Recipe by Catfish Charlie
This is the best chocolate cake I've ever eaten! Something between a mousse and a cake, it is so moist it will melt in your mouth like a chocolate bar. I tried about 7 different flourless chocolate cake recipes before I came up with this one which incorporates only the best of them all. This cake will only be as good as the chocolate you use, so make it good! If you are on a no-flour diet (for celiacs for instance) this cake is perfect- just use sweet rice flour to flour the pan instead of wheat flour. For an exotic treat, add 2 tsp key-lime zest or 2 tsp key-lime extract along with the vanilla extract. Cooking time does not include chilling time.
Top Review by Feed me now!
Catfish Charlie is right. The recipe and the cake are "Perfect". Since the only flavor is chocolate, be sure to use the very best chocolate you can find. Here are the tweaks I used when I made this: I lined the bottom and the sides of my springform pan with parchment, buttered it and dusted it with cocoa instead of flour. Along with the melted chocolate, I whisked a tablespoon of powdered instant coffee into the egg yolks for deeper chocolate flavor. I tied a double thickness of foil around the pan with string. I let the cake cool in the pan on a rack to room temperature (about three hours) then chilled it overnight in the pan. Next day, it was a snap to remove the pan and the parchment liners. Since nothing succeeds like excess, I frosted the finished cake with chocolate ganache (Recipe #37844) and served it with slightly sweetened whipped cream. Was it a hit? Eight of eight diners called it, "The best cake I have ever eaten...ever." Attaboy Charlie, and thank you.
- 12 tablespoons unsalted butter
- 12 ounces bittersweet chocolate
- 3 teaspoons vanilla extract
- 8 large eggs (separated)
- 2⁄3 cup brown sugar (packed)
- 1⁄4 teaspoon salt
- 1⁄4 teaspoon cream of tartar
- 1 tablespoon cooking oil or 1 tablespoon cooking spray, for greasing pan
- 2 tablespoons flour or 2 tablespoons rice flour, for dusting pan
Directions See How It's Made
- Preheat oven to 325°F.
- Oil and flour a 9-inch springform cake round.
- Cut a piece of wax paper or parchment to fit inside the bottom of the pan, place the paper in the bottom of the pan.

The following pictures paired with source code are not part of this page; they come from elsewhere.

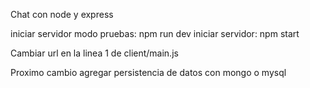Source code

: Chat con node y express

iniciar servidor modo pruebas:
  npm run dev
 iniciar servidor:
 npm start
 
 Cambiar url en la linea 1 de client/main.js
 
 Proximo cambio agregar persistencia de datos con mongo o mysql
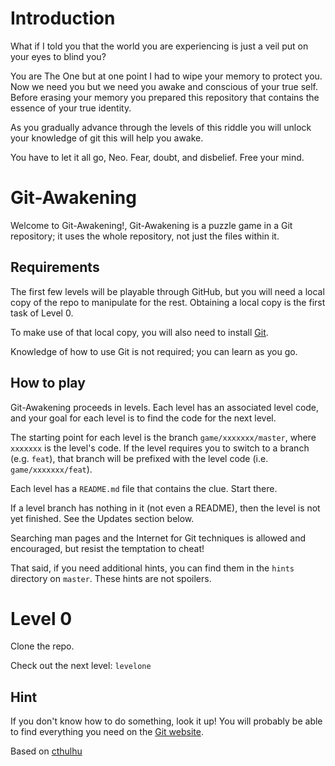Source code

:Introduction
=============

What if I told you that the world you are experiencing is just a veil
put on your eyes to blind you?

You are The One but at one point I had to wipe your memory to protect you.
Now we need you but we need you awake and conscious of your true self. Before
erasing your memory you prepared this repository that contains the essence 
of your true identity.

As you gradually advance through the levels of this riddle you will unlock 
your knowledge of git this will help you awake.

You have to let it all go, Neo. Fear, doubt, and disbelief. Free your mind.

Git-Awakening
=============

Welcome to Git-Awakening!, Git-Awakening is a puzzle
game in a Git repository; it uses the whole repository, not just the files 
within it.


Requirements
------------

The first few levels will be playable through GitHub, but you will need 
a local copy of the repo to manipulate for the rest. Obtaining a local 
copy is the first task of Level 0.

To make use of that local copy, you will also need to install [Git][].

Knowledge of how to use Git is not required; you can learn as you go.

[Git]: https://git-scm.com/downloads

How to play
-----------

Git-Awakening proceeds in levels. Each level has an associated level code, 
and your goal for each level is to find the code for the next level.

The starting point for each level is the branch `game/xxxxxxx/master`,
where `xxxxxxx` is the level's code. If the level requires you to switch
to a branch (e.g. `feat`), that branch will be prefixed with the level
code (i.e. `game/xxxxxxx/feat`).

Each level has a `README.md` file that contains the clue. Start there.

If a level branch has nothing in it (not even a README), then the level 
is not yet finished. See the Updates section below.

Searching man pages and the Internet for Git techniques is allowed and 
encouraged, but resist the temptation to cheat!

That said, if you need additional hints, you can find them in the 
`hints` directory on `master`. These hints are not spoilers.

Level 0
=======

Clone the repo.

Check out the next level: `levelone`

Hint
----

If you don't know how to do something, look it up! You will probably be 
able to find everything you need on the [Git website][gitdoc].

[gitdoc]: https://git-scm.com/doc

Based on [cthulhu][]

[cthulhu]: https://github.com/tpenguinltg/cthulhu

- In a double-boiler on gentle heat, melt the butter and chocolate together until smooth.
- Set aside to cool slightly.
- In a clean mixing bowl (make sure there is no oil residue on the bowl or mixer attachments) beat the egg whites until they become cloudy and frothy; about 30 seconds.
- Continue beating while adding the brown sugar and cream of tartar.
- Beat until stiff peaks form- be careful not to over beat--this is most important!
- If the eggs curdle, throw them away and start over with new egg whites, seriously.
- Whisk the egg yolks and vanilla into the melted chocolate mixture in a large mixing bowl.
- Gently fold the egg whites into the chocolate (start by folding in about 1/3rd of the whites, then gently fold in the remaining whites), the mixture should end up fluffy and light.
- Pour into the prepared pan.
- Wrap the bottom of the pan with foil and place the pan in a deep cooking sheet with about 1/2 to 1 inch of water in it.
- Bake the cake for about 60-70 minutes or until it passes the toothpick test.
- Remove cake from oven and allow to cool for about an hour.
- Gently run a knife around the edge of the pan, and then carefully invert the cake onto a flat plate or other surface.
- Remove the paper from the bottom (now the top) of the cake.
- Invert again onto the final plate for displaying the cake.
- The cake can be eaten right away but it may fall slightly when it is cut- for best results, it should be refrigerated for at least 6 hours before serving.